New Delhi :Indonesia’s economy is projected to grow 5.1 percent in 2022 and 5.3 percent in 2023, as the pressures of deteriorating global economic conditions, higher inflation, and tightening external finance begin to weigh, according to the June 2022 edition of the World Bank’s Indonesia Economic Prospects report, released today. Risks to the outlook are tilted to the downside.
Indonesia’s growth momentum in 2021 carried into early 2022, with the economy growing at 5 percent in the first quarter (year-on-year), according to the report, Financial Deepening for Stronger Growth and Sustainable Recovery. The pick-up in domestic demand since the end of last year provided relief to the private sector, especially medium, small, and micro enterprises that suffered disproportionately during the pandemic. The domestic recovery also enabled some fiscal consolidation, while monetary policy has remained appropriately accommodative. This has enabled a pick-up in bank lending in support of the recovery.
However, the Russian invasion of Ukraine has compounded pandemic-related challenges. Commodity prices have risen sharply and are expected to remain high in 2022-2023. While Indonesia has benefitted in the short-term from a windfall in commodity earnings, prices have started to rise and foreign financing has become tighter. This has intensified policy challenges associated with rising energy subsidies and created headwinds for monetary policy. The report analyzes both issues in depth.
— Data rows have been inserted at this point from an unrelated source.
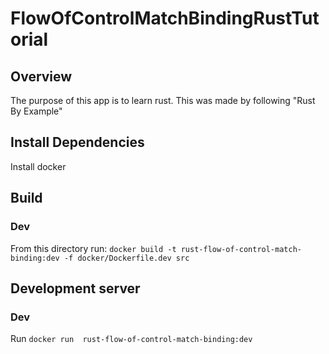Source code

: # FlowOfControlMatchBindingRustTutorial

## Overview
The purpose of this app is to learn rust. This was made by following "Rust By Example"

## Install Dependencies
Install docker

## Build
### Dev
From this directory run: `docker build -t rust-flow-of-control-match-binding:dev -f docker/Dockerfile.dev src`

## Development server
### Dev
Run `docker run  rust-flow-of-control-match-binding:dev`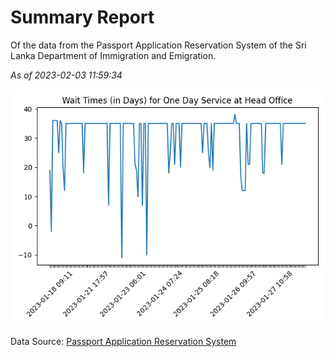 # Summary Report

Of the data from the Passport Application Reservation System of the Sri Lanka Department of Immigration and Emigration.

*As of 2023-02-03 11:59:34*

![Wait Time Chart](summary.wait_time_chart.png)

Data Source: [Passport Application Reservation System](https://eservices.immigration.gov.lk:8443/appointment/pages/reservationApplication.xhtml)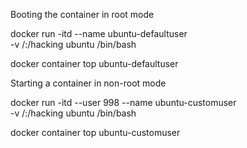 Booting the container in root mode

docker run -itd --name ubuntu-defaultuser \
    -v /:/hacking ubuntu /bin/bash

docker container top ubuntu-defaultuser

Starting a container in non-root mode

docker run -itd --user 998 --name ubuntu-customuser \
    -v /:/hacking ubuntu /bin/bash

docker container top ubuntu-customuser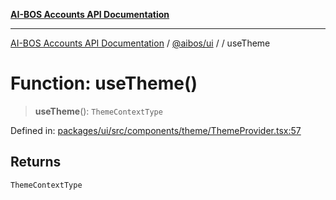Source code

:[**AI-BOS Accounts API Documentation**](../../../README.md)

***

[AI-BOS Accounts API Documentation](../../../README.md) / [@aibos/ui](../README.md) / [](../README.md) / useTheme

# Function: useTheme()

> **useTheme**(): `ThemeContextType`

Defined in: [packages/ui/src/components/theme/ThemeProvider.tsx:57](https://github.com/pohlai88/accounts/blob/48103fb36d28b2b9bfb33472b6de2f719773cde9/packages/ui/src/components/theme/ThemeProvider.tsx#L57)

## Returns

`ThemeContextType`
“Indonesia’s economic growth following the pandemic comes amid an increasingly challenging global environment,” said World Bank Director for Indonesia and Timor-Leste Satu Kahkonen. “Although growth is projected to accelerate in 2022, global developments continue to pose significant downside risks that could be detrimental to Indonesia’s long-term recovery. It is important to sustain structural policy reforms to support growth and to reduce reliance on near-term macroeconomic stimulus.”
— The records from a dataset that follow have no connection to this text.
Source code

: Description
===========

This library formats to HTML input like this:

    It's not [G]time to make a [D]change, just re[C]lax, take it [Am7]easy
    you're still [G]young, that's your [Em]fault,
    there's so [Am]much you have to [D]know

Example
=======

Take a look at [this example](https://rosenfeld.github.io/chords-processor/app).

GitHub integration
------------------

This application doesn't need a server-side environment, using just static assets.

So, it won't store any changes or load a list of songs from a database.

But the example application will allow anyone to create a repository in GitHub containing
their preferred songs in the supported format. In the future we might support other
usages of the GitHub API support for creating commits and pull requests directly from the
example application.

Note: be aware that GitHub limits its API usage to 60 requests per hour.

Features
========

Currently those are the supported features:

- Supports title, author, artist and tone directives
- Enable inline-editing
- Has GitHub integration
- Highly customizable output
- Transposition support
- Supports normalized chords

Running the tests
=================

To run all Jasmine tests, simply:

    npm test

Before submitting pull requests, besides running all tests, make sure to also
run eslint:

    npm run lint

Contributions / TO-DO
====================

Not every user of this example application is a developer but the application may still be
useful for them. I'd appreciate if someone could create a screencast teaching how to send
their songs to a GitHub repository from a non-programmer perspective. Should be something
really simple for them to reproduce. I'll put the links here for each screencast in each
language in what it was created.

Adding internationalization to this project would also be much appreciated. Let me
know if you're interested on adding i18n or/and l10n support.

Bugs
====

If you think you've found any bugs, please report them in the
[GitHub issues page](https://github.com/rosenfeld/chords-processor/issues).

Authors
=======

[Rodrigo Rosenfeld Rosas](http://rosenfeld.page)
While energy subsidies can help contain prices in the short-term, the case for subsidy reform remains strong. Having an exit plan to shift from providing blanket benefits toward more targeted support for the poor and vulnerable will be important.
In addition, a stable and smooth-functioning financial sector is key to the recovery from COVID-19 crisis and longer-term economic growth, including through investments in services such as health care and education. As such, the report focuses on efforts to deepen Indonesia’s financial sector to sustain recovery momentum from the pandemic.
“Although the Indonesian financial sector has proved to be resilient during the pandemic, further efforts to overcome structural constraints could accelerate inclusive and sustainable economic growth,” said World Bank Indonesia and Timor-Leste Lead Economist Habib Rab. “Targeted reforms can make the financial sector deeper, more efficient and more resilient.”
The report proposes three areas of reform to strengthen Indonesia’s financial sector. The first would increase the demand and supply of finance by expanding access to and usage of financial services, broadening and improving the quality of financial market products, and mobilizing long-term savings. The second would improve the allocation of resources by promoting competition in the banking sector, strengthening the insolvency framework, and enhancing consumer protection. The third would strengthen the capacity of the financial system to withstand shocks by improving the effectiveness of financial sector oversight; strengthening the crisis preparedness and resolution framework; and promoting climate and natural disaster-related risk management.
The Indonesia Economic Prospects is supported by the Australian Department of Foreign Affairs and Trade.